Given request ▸ Without the pictures, print each of the records below exactly as it appears.

Information shown ▸
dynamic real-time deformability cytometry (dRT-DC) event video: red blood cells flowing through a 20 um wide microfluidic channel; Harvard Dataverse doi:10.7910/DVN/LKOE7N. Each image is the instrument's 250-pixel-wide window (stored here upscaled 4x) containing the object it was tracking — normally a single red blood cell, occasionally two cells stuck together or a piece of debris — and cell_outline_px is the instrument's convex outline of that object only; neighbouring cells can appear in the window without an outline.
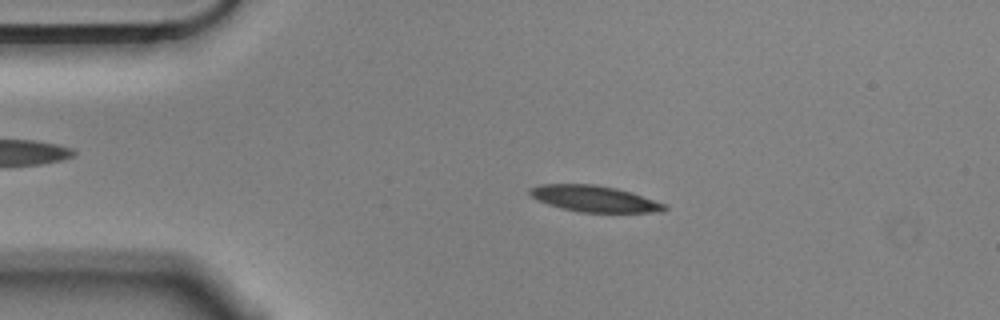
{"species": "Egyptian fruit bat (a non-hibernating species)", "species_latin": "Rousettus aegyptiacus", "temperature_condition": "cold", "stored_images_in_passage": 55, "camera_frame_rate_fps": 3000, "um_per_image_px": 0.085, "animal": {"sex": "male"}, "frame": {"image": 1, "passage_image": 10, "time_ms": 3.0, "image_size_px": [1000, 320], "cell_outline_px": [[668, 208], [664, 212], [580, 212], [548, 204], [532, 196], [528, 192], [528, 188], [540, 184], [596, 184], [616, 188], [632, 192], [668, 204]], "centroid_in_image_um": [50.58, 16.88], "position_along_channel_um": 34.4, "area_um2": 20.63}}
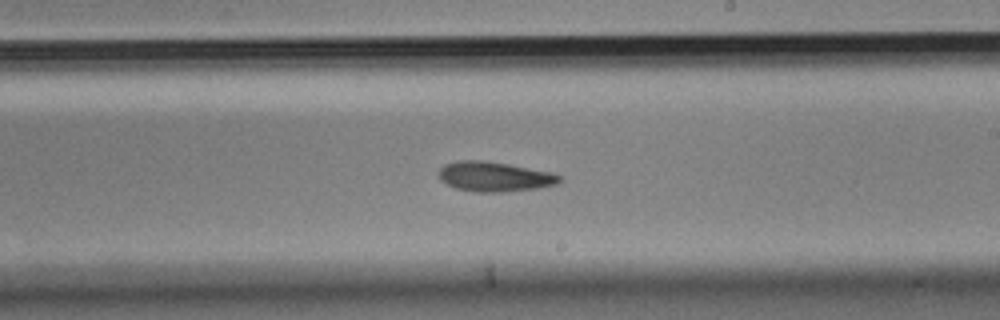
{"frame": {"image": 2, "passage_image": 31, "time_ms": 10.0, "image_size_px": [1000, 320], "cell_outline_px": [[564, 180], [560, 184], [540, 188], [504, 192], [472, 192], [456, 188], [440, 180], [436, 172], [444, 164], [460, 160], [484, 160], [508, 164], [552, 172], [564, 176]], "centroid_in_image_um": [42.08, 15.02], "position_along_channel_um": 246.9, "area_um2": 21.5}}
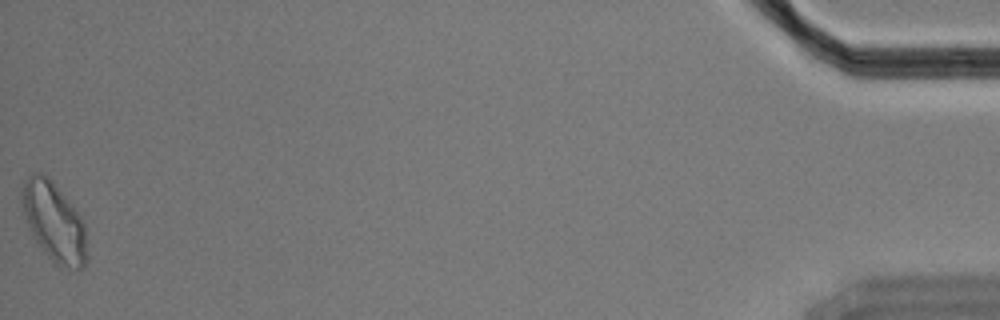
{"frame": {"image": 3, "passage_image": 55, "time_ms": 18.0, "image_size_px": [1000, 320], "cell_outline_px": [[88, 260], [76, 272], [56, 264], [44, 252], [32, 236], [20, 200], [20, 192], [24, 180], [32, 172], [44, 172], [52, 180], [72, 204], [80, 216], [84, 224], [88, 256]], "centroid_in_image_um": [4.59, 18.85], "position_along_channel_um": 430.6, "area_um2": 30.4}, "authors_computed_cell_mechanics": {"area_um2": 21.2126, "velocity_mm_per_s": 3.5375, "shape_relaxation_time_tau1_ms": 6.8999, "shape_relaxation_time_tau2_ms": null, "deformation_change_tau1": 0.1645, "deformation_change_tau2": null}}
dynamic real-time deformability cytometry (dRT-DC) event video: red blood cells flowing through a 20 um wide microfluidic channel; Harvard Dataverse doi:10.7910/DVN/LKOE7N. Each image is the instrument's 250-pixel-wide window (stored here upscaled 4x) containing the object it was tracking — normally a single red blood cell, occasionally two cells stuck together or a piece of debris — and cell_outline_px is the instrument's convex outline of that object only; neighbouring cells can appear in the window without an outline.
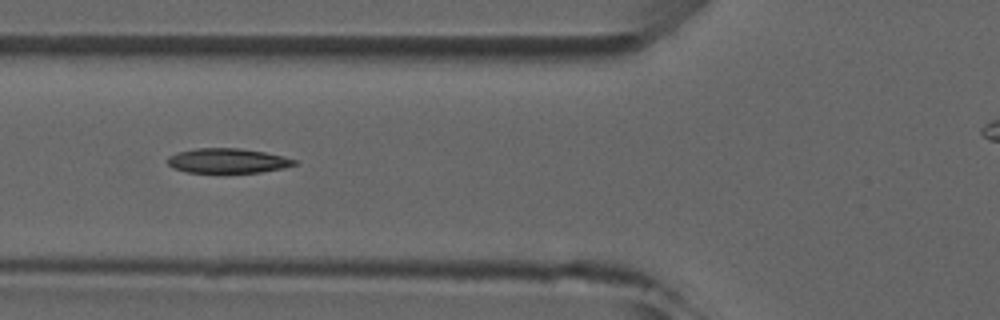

Exercise response ▸
dynamic real-time deformability cytometry (dRT-DC) event video: red blood cells flowing through a 20 um wide microfluidic channel; Harvard Dataverse doi:10.7910/DVN/LKOE7N. Each image is the instrument's 250-pixel-wide window (stored here upscaled 4x) containing the object it was tracking — normally a single red blood cell, occasionally two cells stuck together or a piece of debris — and cell_outline_px is the instrument's convex outline of that object only; neighbouring cells can appear in the window without an outline.
{"species": "Egyptian fruit bat (a non-hibernating species)", "species_latin": "Rousettus aegyptiacus", "temperature_condition": "cold", "stored_images_in_passage": 55, "camera_frame_rate_fps": 3000, "um_per_image_px": 0.085, "animal": {"sex": "male"}, "frame": {"image": 1, "passage_image": 10, "time_ms": 3.0, "image_size_px": [1000, 320], "cell_outline_px": [[668, 208], [664, 212], [580, 212], [548, 204], [532, 196], [528, 192], [528, 188], [540, 184], [596, 184], [616, 188], [632, 192], [668, 204]], "centroid_in_image_um": [50.58, 16.88], "position_along_channel_um": 34.4, "area_um2": 20.63}}
{"frame": {"image": 2, "passage_image": 31, "time_ms": 10.0, "image_size_px": [1000, 320], "cell_outline_px": [[564, 180], [560, 184], [540, 188], [504, 192], [472, 192], [456, 188], [440, 180], [436, 172], [444, 164], [460, 160], [484, 160], [508, 164], [552, 172], [564, 176]], "centroid_in_image_um": [42.08, 15.02], "position_along_channel_um": 246.9, "area_um2": 21.5}}
{"frame": {"image": 3, "passage_image": 55, "time_ms": 18.0, "image_size_px": [1000, 320], "cell_outline_px": [[88, 260], [76, 272], [56, 264], [44, 252], [32, 236], [20, 200], [20, 192], [24, 180], [32, 172], [44, 172], [52, 180], [72, 204], [80, 216], [84, 224], [88, 256]], "centroid_in_image_um": [4.59, 18.85], "position_along_channel_um": 430.6, "area_um2": 30.4}, "authors_computed_cell_mechanics": {"area_um2": 21.2126, "velocity_mm_per_s": 3.5375, "shape_relaxation_time_tau1_ms": 6.8999, "shape_relaxation_time_tau2_ms": null, "deformation_change_tau1": 0.1645, "deformation_change_tau2": null}}
dynamic real-time deformability cytometry (dRT-DC) event video: red blood cells flowing through a 20 um wide microfluidic channel; Harvard Dataverse doi:10.7910/DVN/LKOE7N. Each image is the instrument's 250-pixel-wide window (stored here upscaled 4x) containing the object it was tracking — normally a single red blood cell, occasionally two cells stuck together or a piece of debris — and cell_outline_px is the instrument's convex outline of that object only; neighbouring cells can appear in the window without an outline.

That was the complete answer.